Images of plotted data
§ §

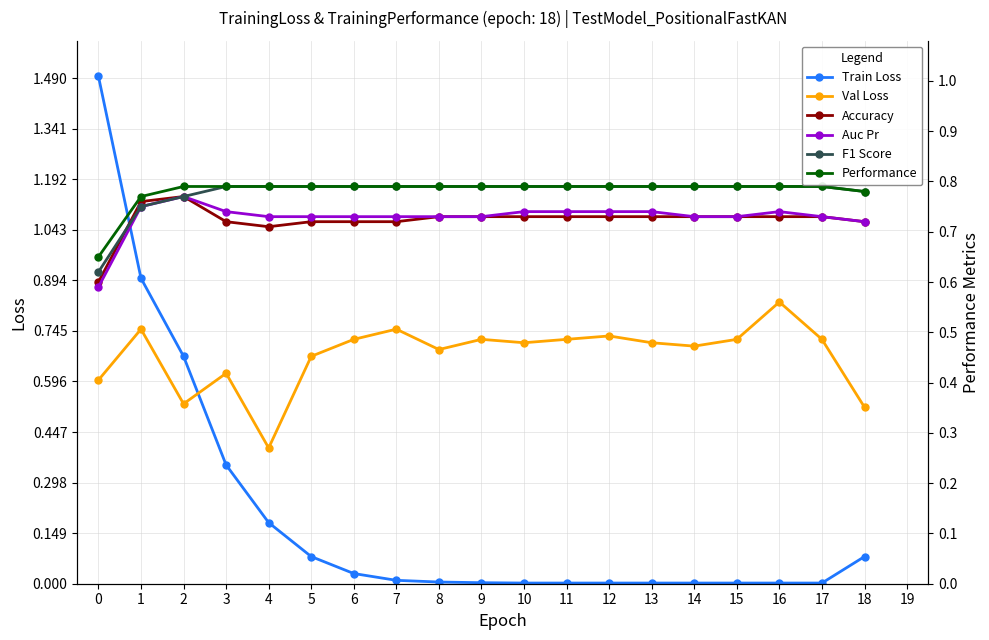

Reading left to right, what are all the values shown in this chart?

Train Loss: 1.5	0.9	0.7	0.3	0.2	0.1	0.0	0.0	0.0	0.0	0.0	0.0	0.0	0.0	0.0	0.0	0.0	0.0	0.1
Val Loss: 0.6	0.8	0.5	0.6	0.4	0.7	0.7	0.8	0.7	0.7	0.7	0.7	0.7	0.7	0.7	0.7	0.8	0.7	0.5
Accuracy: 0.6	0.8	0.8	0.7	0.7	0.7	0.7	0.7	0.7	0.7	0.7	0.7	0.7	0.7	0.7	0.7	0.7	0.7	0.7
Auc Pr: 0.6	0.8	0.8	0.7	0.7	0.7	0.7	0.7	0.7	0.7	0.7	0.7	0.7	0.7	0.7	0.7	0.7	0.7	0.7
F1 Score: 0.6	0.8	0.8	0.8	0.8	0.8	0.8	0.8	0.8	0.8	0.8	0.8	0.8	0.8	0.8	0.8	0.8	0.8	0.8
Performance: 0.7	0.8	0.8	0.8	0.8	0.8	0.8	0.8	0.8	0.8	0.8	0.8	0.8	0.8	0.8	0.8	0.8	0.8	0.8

§ §

Return every line of the records above verbatim, leaving out the pictures.

Reading left to right, what are all the values shown in this chart?

Train Loss: 1.5	0.9	0.7	0.3	0.2	0.1	0.0	0.0	0.0	0.0	0.0	0.0	0.0	0.0	0.0	0.0	0.0	0.0	0.1
Val Loss: 0.6	0.8	0.5	0.6	0.4	0.7	0.7	0.8	0.7	0.7	0.7	0.7	0.7	0.7	0.7	0.7	0.8	0.7	0.5
Accuracy: 0.6	0.8	0.8	0.7	0.7	0.7	0.7	0.7	0.7	0.7	0.7	0.7	0.7	0.7	0.7	0.7	0.7	0.7	0.7
Auc Pr: 0.6	0.8	0.8	0.7	0.7	0.7	0.7	0.7	0.7	0.7	0.7	0.7	0.7	0.7	0.7	0.7	0.7	0.7	0.7
F1 Score: 0.6	0.8	0.8	0.8	0.8	0.8	0.8	0.8	0.8	0.8	0.8	0.8	0.8	0.8	0.8	0.8	0.8	0.8	0.8
Performance: 0.7	0.8	0.8	0.8	0.8	0.8	0.8	0.8	0.8	0.8	0.8	0.8	0.8	0.8	0.8	0.8	0.8	0.8	0.8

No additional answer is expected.